BD - Au coeur de Fukushima de Kazuto Tatsuta (2016)
Voilà un manga bien atypique, en 3 tomes qui nous permet de mieux mesurer ce qu’a été la catastrophe de la centrale de Fukushima Daichi.
Il ne s’agit pas d’une fiction mais d’une sorte de journal de bord d’un travailleur de la centrale APRES la catastrophe. En effet, Kazuto Tatstuta est un pseudonyme mais c’est lui seul qui dessine. Il a été volontaire pour aller travailler à la décontamination du site, de 2011 à 2014, plutôt que de continuer dans des petits boulots. Ce n’était même pas pour l’appât du gain mais parce que pour lui c’était un acte citoyen.
Ayant connu le milieu du nucléaire, j’en ai une vision un peu biaisée et très différente de l’auteur. J’en connais notamment les risques et dangers dans l’exploitation, pas seulement pour ceux qui y travaillent. Tatsuta n’émet ici aucune critique envers TepCo (l’exploitant) ou la myriade de sous-traitants. Il reste factuel, presque clinique dans sa description méticuleuse du quotidien. Il va répéter souvent toutes les procédures, les équipements les habillages et déshabillages, les contrôles pour préserver la santé. A l’heure où la France commence à peine à démanteler une centrale, cela permet de comprendre un peu mieux la difficulté du problème.
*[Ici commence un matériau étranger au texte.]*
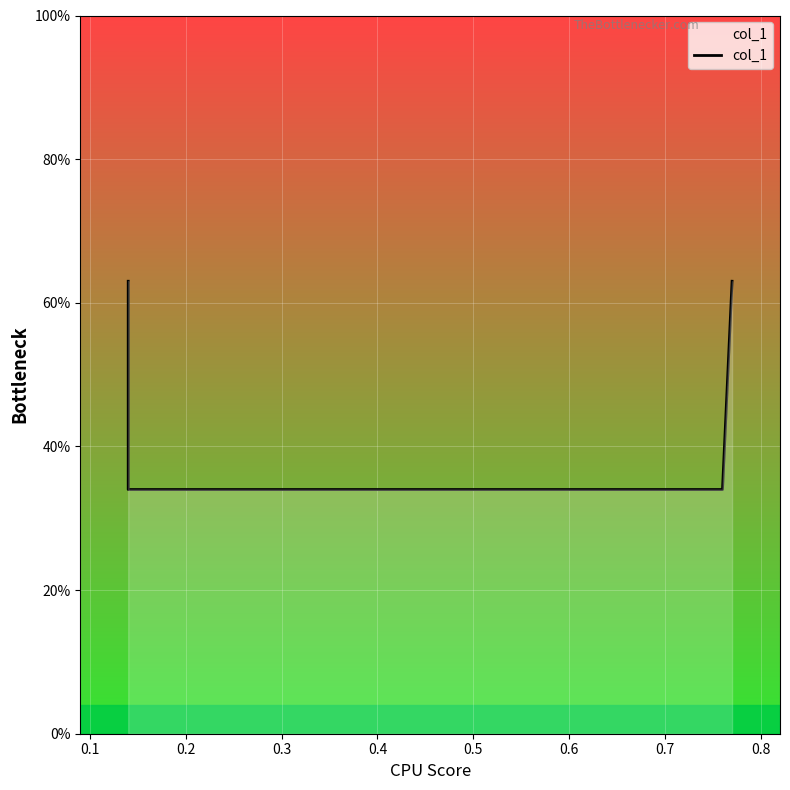

What is the sum of all values?

1.9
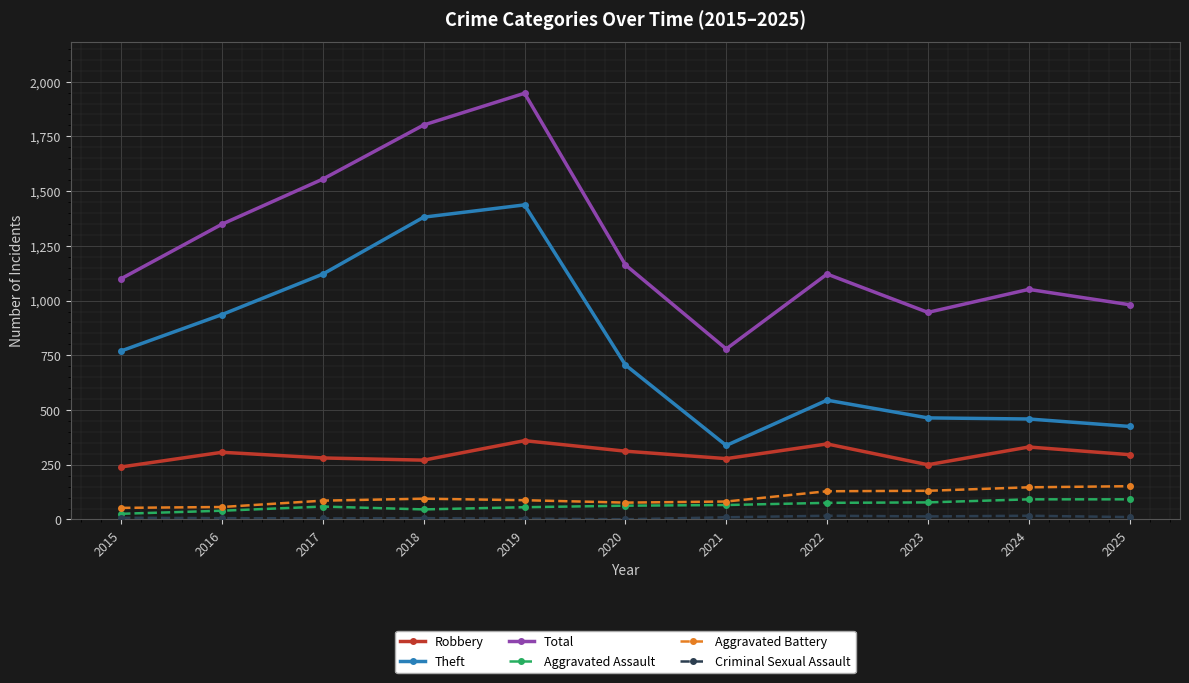

The Total series shows 1349 at 2016. True or false?

True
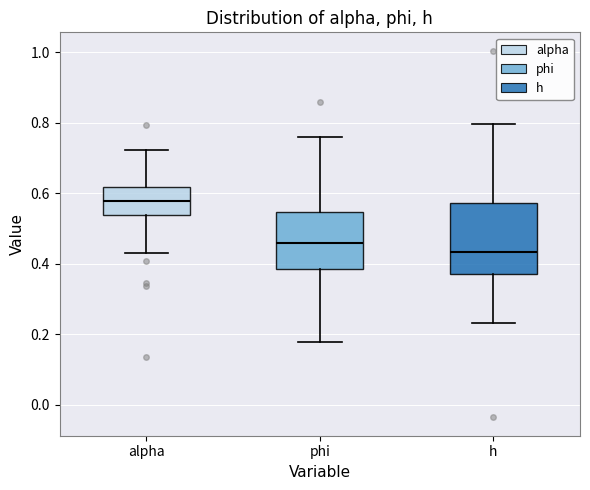

Which box's median line is the lowest?

h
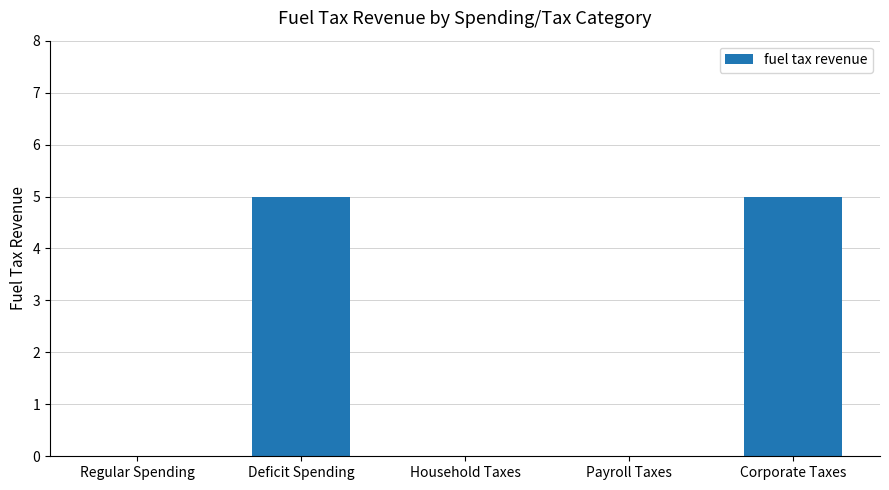

What is the sum of the values at Deficit Spending and Household Taxes?

5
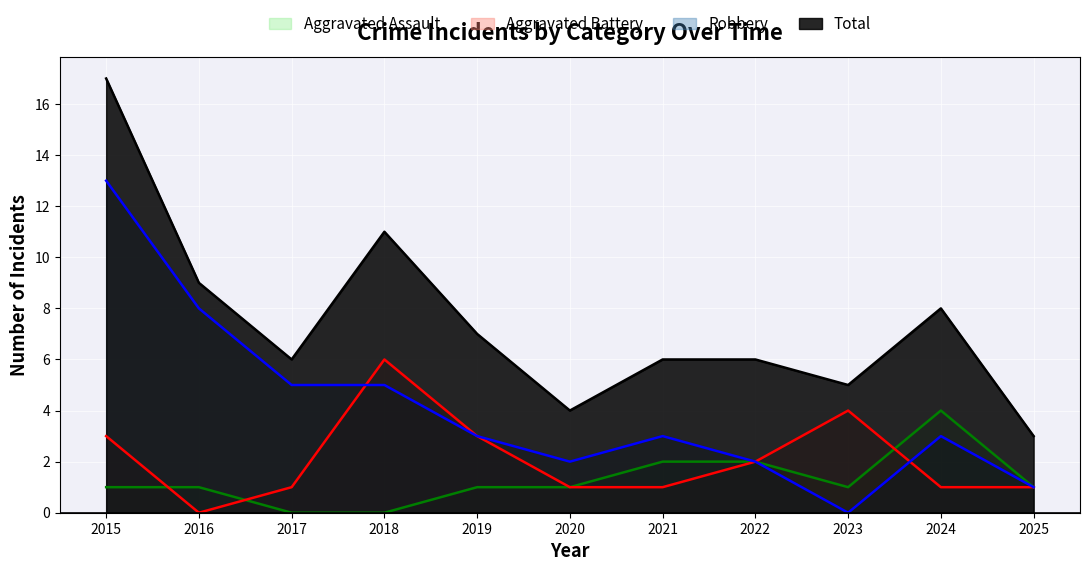

How many values in the Aggravated Assault series exceed 1?

3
En effet, un ouvrier de centrale a droit à une dose annuelle, c’est à dire un suivi où l’on ajoute les doses reçues quotidiennement et mesurées par le dosimètre en Sievert (en milli ou micro plutôt). Il y a une limite fixée de manière journalière ce qui limite le temps d’intervention, notamment dans les zones à risque. Donc pour exécuter une tâche, il n’y a parfois qu’une à deux heures, soit moins que le temps pris à se préparer et à venir sur place. Si on ajoute que ce sont parfois des sous-traitants de rang 3, 4 ou 5, on imagine aisément le coût de tout ce chantier. Tatsuta nous en montre tous les recoins, du personnel de contrôle à celui d’entretien en passant par les techniciens qui vont remettre en sécurité le site. Il a d’ailleurs eu un bon nombre de poste, progressant dans la hiérarchie des sous-traitants et dans son expertise.
N’attendez donc pas de l’aventure ou du suspens. Ici, nous sommes dans le journalisme, dans le reportage. Outre le discours plutôt pro-nucléaire à défaut d’être neutre, je regrette aussi une qualité de dessin très hétérogène. C’est sur que c’est difficile de capturer toutes ces scènes sans pouvoir prendre de photo ou faire de dessin sur place avec ces équipements. Il y a clairement des choses qu’il ne maîtrise pas (les voitures par exemple vont du réalise au caricatural). Ce n’est pas si grave car l’essentiel n’est pas là. Il y a cette solidarité et cette cohésion toute japonaise, cette rigueur malgré les difficultés. Lui qui espérait un climat plus clément qu’à Tokyo, il se retrouve vite dans une fournaise, surtout sous cette couche de combinaisons et masques hermétiques. J’en ai eu à peine l’apperçu en portant des combinaisons chimiques en manœuvres militaires…
Pour qui s’intéresse au sujet du nucléaire, des dangers, du démantèlement, c’est un indispensable. Pour les autres, cela ne restera qu’un manga original mais ennuyeux, ou au mieux une curiosité.